* _Task item_:
Check each line of the material for "țării" and report how many lines have it, with nothing added.

++++

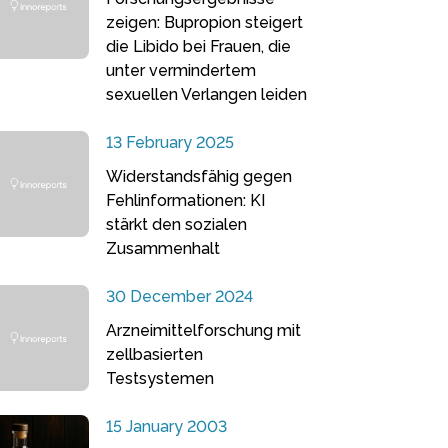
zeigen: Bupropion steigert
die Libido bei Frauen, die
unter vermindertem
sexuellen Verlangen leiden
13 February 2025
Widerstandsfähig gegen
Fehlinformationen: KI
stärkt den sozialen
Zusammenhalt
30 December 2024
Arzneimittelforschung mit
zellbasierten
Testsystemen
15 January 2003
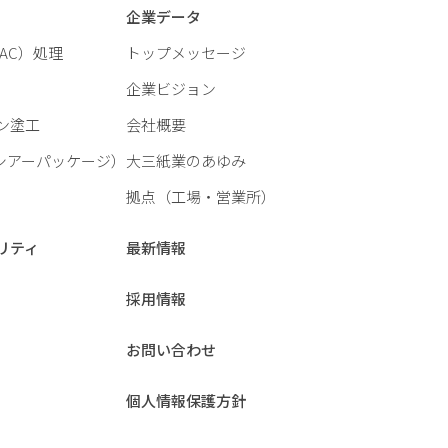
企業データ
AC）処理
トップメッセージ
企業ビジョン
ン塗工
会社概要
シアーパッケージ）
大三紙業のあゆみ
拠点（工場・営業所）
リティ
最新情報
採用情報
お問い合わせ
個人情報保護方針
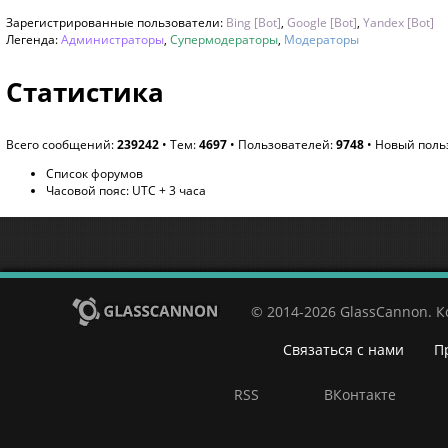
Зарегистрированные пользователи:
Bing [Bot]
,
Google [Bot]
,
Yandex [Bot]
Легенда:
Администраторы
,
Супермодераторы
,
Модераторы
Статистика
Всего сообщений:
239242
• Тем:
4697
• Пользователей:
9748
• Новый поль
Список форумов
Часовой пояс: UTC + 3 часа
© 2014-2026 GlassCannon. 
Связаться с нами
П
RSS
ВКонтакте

++++

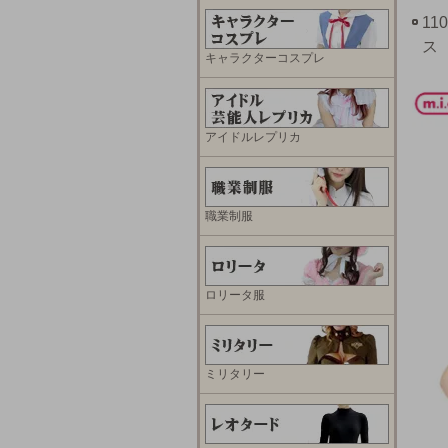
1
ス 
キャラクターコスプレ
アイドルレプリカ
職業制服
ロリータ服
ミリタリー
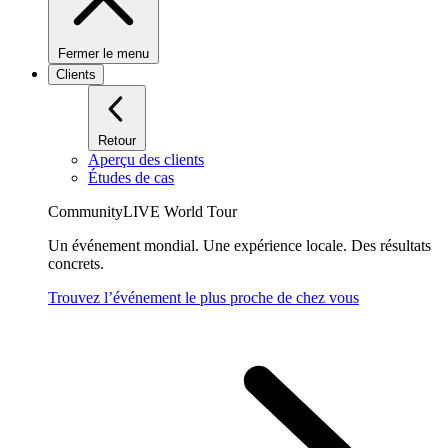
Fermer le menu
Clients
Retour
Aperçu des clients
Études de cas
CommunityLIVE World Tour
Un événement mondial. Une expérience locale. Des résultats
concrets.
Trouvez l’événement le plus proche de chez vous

++++

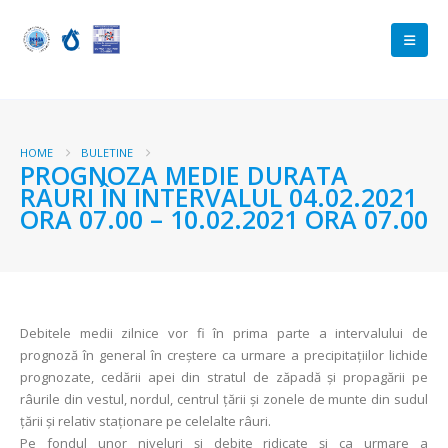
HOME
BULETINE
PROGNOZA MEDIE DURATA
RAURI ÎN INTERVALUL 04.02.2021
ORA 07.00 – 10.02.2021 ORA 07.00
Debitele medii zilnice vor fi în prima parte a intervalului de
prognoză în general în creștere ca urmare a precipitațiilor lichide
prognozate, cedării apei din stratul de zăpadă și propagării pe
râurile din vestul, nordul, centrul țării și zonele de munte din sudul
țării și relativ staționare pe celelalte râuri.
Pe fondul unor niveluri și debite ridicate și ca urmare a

++++

* _Expected answer_:
2